DEA requested PDMP data from all 50 states, but only 29 states responded to the request by sharing summaries of their red flag data.

“While PDMP data is useful in estimating diversion, it is not conclusive. Further investigation would be required before concluding that any of the subject prescriptions were actually diverted. DEA continues to evaluate its methodologies in estimating diversion in an effort to set quotas more efficiently. State participation is crucial to accurate data analysis, and DEA anticipates working closely with states, as well as other federal and state entities, in future quota determinations,” the agency said.

Public Comments

The DEA quietly published its notice about 2025 production quotas in the Federal Register on September 25, with no fanfare or press release.

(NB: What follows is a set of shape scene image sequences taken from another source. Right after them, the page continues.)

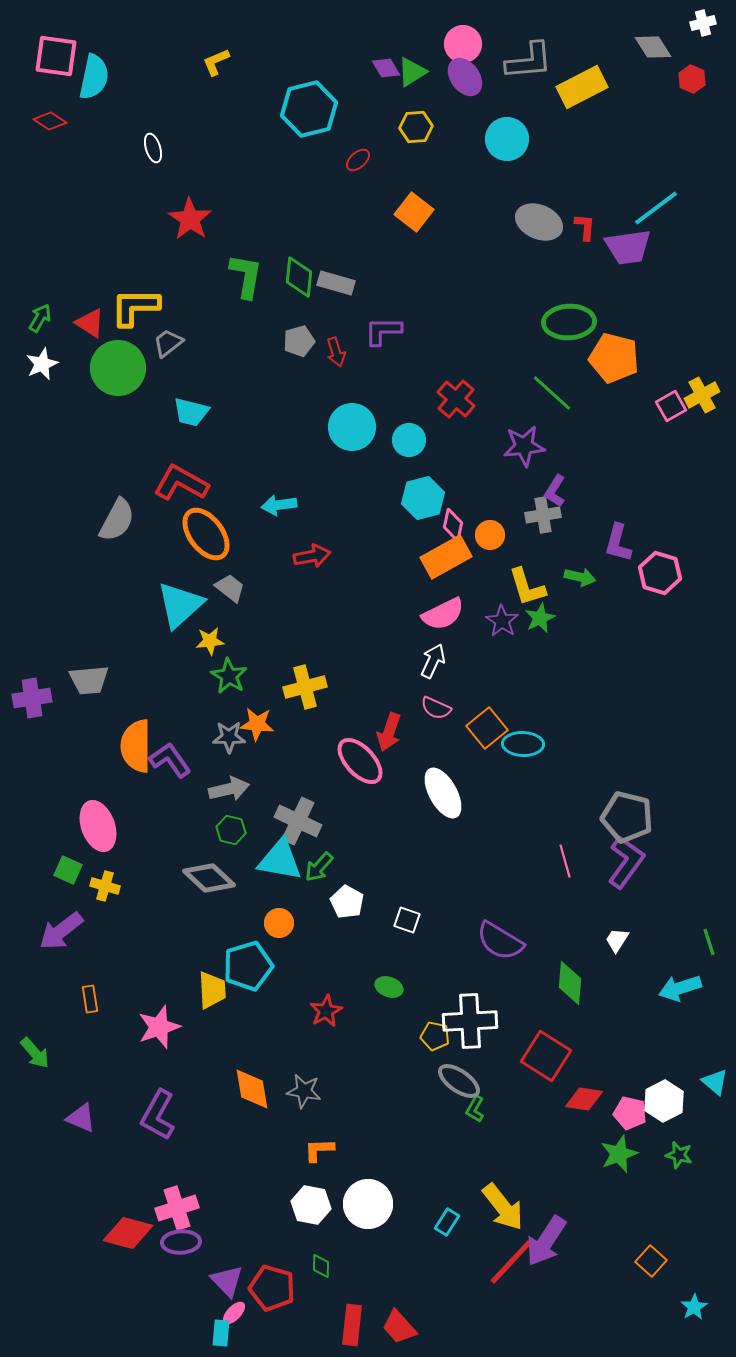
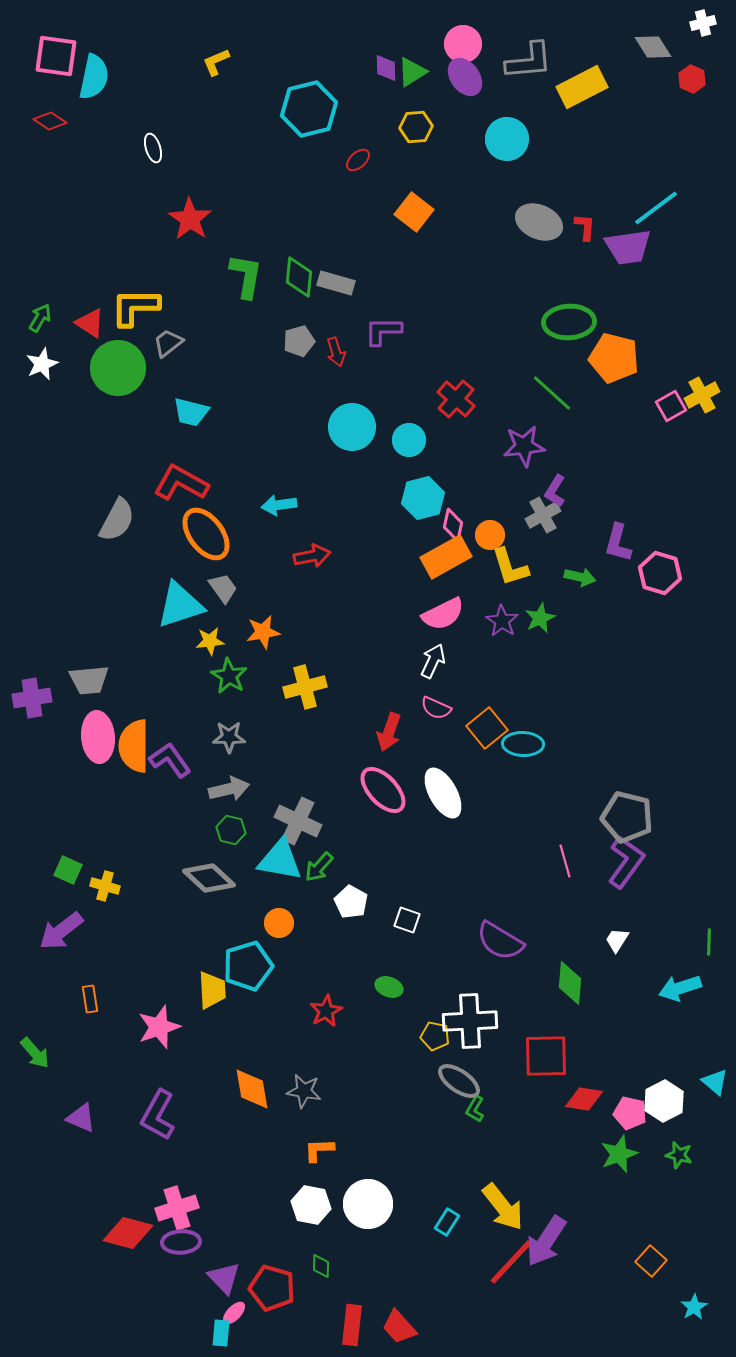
purple diamond at (386, 68): rotated 28 degrees clockwise
gray cross at (543, 515): rotated 20 degrees counterclockwise
yellow L-shape at (527, 587): moved 17 px left, 20 px up
gray trapezoid at (230, 588): moved 7 px left; rotated 16 degrees clockwise
cyan triangle at (180, 605): rotated 24 degrees clockwise
orange star at (257, 724): moved 6 px right, 92 px up; rotated 16 degrees counterclockwise
orange semicircle at (136, 746): moved 2 px left
pink ellipse at (360, 761): moved 23 px right, 29 px down
pink ellipse at (98, 826): moved 89 px up; rotated 15 degrees clockwise
white pentagon at (347, 902): moved 4 px right
green line at (709, 942): rotated 20 degrees clockwise
red square at (546, 1056): rotated 33 degrees counterclockwise
purple triangle at (227, 1281): moved 3 px left, 3 px up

Usually the agency receives thousands of comments from the public about its production quotas, but so far there have been only a handful of comments posted. Many are from patients still bitter about the decade of cuts the DEA has imposed on the opioid supply, which have contributed to record shortages of prescription drugs.

“The actions that are being taken by Congress, by the DEA, state legislatures, and state medical boards, have caused THOUSANDS of these patients to lose access to their medications, have resulted in the improper prosecution of pain doctors, resulting in a severe nationwide shortage of pain specialists, and nationwide shortages of medications,” wrote David Smith.  

“The CDC, FDA, and DEA have severely underestimated the needs of chronic pain patients and misjudged the consequences of these cuts. While opioid misuse is a serious issue, penalizing legitimate pain patients is not the solution,” said Gina Harrison.

“Please I'm begging you not to cut opioids meds this year,” said Melissa Guthrie. “I'm on palliative care and there were a couple months last year I didn't get my meds due to shortages. You know it's not the pain meds causing harm. It’s the illicit fentanyl and street drugs killing people.”